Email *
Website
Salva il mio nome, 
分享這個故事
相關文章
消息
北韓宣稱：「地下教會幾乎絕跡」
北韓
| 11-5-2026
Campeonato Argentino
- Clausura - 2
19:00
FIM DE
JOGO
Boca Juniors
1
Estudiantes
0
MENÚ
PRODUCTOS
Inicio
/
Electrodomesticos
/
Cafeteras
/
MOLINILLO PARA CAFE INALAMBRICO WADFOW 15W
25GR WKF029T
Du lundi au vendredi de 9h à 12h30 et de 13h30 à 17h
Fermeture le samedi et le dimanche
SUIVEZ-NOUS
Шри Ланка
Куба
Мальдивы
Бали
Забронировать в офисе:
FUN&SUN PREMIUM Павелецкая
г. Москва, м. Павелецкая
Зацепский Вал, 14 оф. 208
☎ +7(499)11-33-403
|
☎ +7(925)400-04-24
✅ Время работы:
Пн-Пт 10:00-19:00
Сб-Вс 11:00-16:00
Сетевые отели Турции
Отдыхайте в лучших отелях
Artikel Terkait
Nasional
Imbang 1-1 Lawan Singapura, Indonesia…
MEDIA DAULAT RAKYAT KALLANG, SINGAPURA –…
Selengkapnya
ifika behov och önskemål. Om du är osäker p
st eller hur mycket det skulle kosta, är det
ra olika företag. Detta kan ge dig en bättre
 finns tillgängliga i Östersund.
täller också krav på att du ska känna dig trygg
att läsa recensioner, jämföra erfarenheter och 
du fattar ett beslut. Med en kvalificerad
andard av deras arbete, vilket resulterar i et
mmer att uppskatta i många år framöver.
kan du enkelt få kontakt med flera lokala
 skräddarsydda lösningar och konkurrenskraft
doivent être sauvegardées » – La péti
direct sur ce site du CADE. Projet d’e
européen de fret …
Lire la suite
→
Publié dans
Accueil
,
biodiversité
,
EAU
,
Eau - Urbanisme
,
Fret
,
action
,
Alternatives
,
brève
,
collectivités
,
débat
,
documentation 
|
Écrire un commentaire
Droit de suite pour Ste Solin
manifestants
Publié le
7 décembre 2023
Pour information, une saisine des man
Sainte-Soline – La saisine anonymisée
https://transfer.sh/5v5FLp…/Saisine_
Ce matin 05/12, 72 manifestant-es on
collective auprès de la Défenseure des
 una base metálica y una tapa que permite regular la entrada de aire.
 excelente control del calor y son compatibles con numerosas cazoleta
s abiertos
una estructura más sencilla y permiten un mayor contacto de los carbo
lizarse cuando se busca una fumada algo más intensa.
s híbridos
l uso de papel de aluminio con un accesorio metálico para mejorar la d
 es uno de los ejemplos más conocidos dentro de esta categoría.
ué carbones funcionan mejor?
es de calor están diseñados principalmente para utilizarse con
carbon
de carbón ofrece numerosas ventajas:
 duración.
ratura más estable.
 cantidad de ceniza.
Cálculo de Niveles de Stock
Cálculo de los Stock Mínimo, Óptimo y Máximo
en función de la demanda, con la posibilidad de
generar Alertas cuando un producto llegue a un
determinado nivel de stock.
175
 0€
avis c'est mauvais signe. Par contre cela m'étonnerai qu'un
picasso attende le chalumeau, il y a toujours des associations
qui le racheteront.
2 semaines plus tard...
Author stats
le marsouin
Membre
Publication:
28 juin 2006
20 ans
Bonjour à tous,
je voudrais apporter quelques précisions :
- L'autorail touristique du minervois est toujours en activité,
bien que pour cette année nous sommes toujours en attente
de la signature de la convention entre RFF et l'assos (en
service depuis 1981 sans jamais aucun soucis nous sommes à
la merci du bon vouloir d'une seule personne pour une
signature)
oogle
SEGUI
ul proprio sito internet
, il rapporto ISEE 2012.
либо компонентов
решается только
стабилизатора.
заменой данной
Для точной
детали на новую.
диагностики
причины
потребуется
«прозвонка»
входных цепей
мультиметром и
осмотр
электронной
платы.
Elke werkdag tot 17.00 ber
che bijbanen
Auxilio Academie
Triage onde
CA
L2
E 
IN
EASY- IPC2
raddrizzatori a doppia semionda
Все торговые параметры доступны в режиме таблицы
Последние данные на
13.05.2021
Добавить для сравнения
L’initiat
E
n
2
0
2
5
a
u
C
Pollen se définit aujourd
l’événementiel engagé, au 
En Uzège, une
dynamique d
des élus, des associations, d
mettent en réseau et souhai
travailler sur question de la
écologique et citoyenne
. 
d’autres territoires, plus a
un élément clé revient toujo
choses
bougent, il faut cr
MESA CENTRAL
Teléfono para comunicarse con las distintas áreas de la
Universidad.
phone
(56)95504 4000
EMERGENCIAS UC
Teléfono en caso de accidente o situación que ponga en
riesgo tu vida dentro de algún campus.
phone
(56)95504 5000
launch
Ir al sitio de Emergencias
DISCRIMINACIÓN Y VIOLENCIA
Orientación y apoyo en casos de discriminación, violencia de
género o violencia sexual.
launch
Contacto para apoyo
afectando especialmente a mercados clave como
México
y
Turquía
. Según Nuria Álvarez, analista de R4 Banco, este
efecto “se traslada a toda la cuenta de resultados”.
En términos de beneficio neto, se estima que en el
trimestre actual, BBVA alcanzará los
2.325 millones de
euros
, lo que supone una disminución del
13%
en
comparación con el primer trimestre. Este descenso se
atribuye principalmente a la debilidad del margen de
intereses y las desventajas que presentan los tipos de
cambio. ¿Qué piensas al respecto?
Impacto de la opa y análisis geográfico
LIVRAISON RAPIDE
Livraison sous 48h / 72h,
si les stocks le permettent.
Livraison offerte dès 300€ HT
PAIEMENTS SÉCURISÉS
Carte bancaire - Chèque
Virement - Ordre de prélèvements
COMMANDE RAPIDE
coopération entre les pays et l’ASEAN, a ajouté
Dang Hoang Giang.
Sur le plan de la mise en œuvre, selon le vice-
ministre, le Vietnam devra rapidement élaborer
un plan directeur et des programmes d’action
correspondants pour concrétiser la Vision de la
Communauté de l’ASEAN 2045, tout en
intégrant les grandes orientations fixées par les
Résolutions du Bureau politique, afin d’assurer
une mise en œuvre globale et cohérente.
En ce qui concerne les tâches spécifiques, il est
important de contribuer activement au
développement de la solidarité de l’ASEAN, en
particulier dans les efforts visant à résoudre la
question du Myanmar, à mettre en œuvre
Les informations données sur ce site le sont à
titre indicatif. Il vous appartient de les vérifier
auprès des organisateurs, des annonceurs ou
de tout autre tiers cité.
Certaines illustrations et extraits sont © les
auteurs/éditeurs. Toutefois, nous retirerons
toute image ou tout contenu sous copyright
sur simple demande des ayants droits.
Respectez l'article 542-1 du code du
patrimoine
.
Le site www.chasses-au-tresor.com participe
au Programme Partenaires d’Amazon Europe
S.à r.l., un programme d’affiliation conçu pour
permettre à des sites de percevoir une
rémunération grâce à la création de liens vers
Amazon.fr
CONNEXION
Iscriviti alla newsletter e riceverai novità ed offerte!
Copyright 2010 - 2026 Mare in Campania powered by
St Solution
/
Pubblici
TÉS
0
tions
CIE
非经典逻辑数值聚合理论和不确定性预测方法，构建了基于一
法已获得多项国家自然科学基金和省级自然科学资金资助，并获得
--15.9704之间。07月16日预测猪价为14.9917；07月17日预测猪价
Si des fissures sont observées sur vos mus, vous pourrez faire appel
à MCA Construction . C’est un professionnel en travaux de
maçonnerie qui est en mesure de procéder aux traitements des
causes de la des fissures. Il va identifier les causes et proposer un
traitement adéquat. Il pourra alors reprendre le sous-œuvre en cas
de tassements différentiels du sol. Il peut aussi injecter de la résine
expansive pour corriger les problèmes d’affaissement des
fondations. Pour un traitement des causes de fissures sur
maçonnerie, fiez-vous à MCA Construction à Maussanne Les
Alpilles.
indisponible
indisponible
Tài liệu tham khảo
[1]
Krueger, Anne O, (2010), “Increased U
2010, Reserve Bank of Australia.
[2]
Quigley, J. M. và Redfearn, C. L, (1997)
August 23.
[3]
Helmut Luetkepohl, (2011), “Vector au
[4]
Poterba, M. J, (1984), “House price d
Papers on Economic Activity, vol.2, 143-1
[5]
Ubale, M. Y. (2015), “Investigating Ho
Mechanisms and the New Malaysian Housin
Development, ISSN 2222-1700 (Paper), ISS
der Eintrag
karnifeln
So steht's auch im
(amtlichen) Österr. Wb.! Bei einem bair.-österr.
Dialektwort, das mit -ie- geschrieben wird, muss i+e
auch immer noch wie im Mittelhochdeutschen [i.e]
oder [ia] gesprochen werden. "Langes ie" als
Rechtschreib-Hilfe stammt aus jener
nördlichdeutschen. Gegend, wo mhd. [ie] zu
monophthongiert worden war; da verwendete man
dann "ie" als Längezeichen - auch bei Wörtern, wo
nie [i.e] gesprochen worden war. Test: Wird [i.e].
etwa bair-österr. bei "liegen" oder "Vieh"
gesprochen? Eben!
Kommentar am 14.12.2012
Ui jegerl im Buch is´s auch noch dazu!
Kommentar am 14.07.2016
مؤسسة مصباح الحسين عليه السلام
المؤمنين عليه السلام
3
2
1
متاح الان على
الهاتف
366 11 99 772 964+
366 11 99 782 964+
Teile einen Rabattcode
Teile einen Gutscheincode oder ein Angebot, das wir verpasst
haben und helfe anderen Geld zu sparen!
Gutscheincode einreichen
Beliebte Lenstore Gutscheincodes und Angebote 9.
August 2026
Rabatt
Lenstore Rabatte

- _Task goal_
The reply should hold only the lines from the first line of the listing above through the line with "Du lundi au", each copied exactly.

- _Problem solution_
Email *
Website
Salva il mio nome, 
分享這個故事
相關文章
消息
北韓宣稱：「地下教會幾乎絕跡」
北韓
| 11-5-2026
Campeonato Argentino
- Clausura - 2
19:00
FIM DE
JOGO
Boca Juniors
1
Estudiantes
0
MENÚ
PRODUCTOS
Inicio
/
Electrodomesticos
/
Cafeteras
/
MOLINILLO PARA CAFE INALAMBRICO WADFOW 15W
25GR WKF029T
Du lundi au vendredi de 9h à 12h30 et de 13h30 à 17h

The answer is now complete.